Adapun kaitannya kasus korupsi Pertamina dengan perusahaan asing, kata Harli, yakni perihal kontrak kerja pengadaan minyak mentah dan produk kilang.
"Nah, tentu semua itu akan digali, nanti dilihat lah kapasitasnya yang dari 20 pihak ini. Misalnya sebagai apa, apakah dalam kaitan dengan minyak mentah atau produk kilang. Nah bagaimana peran, tugas, fungsinya dari holding ke subholding dalam kaitan dengan baik pengadaan minyak mentah, pengadaan produk kilang, maupun terhadap berbagai kontrak-kontrak kerja yang sudah dilakukan," Harli menandaskan.
9 Tersangka
Kejagung telah menetapkan sembilan tersangka dalam kasus korupsi tata kelola minyak mentah dan produk kilang pada PT Pertamina (Persero). Enam di antaranya yang disebut tergabung dalam grup WA Orang-Orang Senang, hanya berasal dari anak perusahaan.
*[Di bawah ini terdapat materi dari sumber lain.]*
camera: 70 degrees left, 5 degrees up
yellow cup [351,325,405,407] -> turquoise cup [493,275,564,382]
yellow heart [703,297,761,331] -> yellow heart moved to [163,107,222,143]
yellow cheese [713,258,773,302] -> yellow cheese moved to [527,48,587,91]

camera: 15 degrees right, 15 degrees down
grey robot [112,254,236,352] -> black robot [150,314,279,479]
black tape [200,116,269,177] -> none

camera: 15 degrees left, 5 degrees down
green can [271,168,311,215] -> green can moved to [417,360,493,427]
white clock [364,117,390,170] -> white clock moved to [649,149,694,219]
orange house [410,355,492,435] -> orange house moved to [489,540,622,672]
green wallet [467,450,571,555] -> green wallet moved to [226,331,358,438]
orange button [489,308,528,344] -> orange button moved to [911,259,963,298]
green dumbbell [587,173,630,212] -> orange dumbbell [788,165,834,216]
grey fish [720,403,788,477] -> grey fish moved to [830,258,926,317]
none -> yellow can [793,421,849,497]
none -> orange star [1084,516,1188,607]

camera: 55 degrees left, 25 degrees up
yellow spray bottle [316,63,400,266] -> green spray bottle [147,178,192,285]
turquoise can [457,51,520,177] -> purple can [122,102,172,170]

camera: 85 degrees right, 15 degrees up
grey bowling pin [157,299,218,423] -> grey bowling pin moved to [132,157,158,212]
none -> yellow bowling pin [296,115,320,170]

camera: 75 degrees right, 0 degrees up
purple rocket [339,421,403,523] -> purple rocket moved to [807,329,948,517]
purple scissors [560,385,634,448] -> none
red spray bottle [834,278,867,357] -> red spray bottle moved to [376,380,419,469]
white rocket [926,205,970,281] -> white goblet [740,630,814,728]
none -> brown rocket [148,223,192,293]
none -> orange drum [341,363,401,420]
Mereka adalah Riva Siahaan selaku Direktur Utama (Dirut) Pertamina Patra Niaga, Sani Dinar Saifuddin selaku Direktur Optimasi Feedstock & Produk PT Kilang Pertamina Internasional, dan Yoki Firnandi selaku Direktur PT Pertamina Internasional Shipping.
Kemudian Agus Purwono selaku VP Feedstock Management PT Kilang Pertamina Internasional, Maya Kusmaya selaku Direktur Pemasaran Pusat dan Niaga PT Pertamina Patra Niaga, serta Edward Corne selaku VP trading operation PT Pertamina Patra Niaga.
Sementara tersangka dari pihak swasta yang tidak masuk dalam grup WA tersebut adalah Muhammad Kerry Andrianto Riza selaku Beneficial Owner PT Navigator Khatulistiwa, Dimas Werhaspati selaku Komisaris PT Navigator Khatulistiwa sekaligus Komisaris PT Jenggala Maritim, dan Gading Ramadan Joede selaku Komisaris PT Jenggala Maritim sekaligus PT Orbit Terminal Merak.
Kerugian negara dalam kasus dugaan tindak pidana korupsi dalam tata kelola minyak mentah dan produk kilang pada PT Pertamina (Persero), Sub Holding dan Kontraktor Kontrak Kerjasama (KKKS) tahun 2018-2023 itu mencapai Rp193,7 triliun.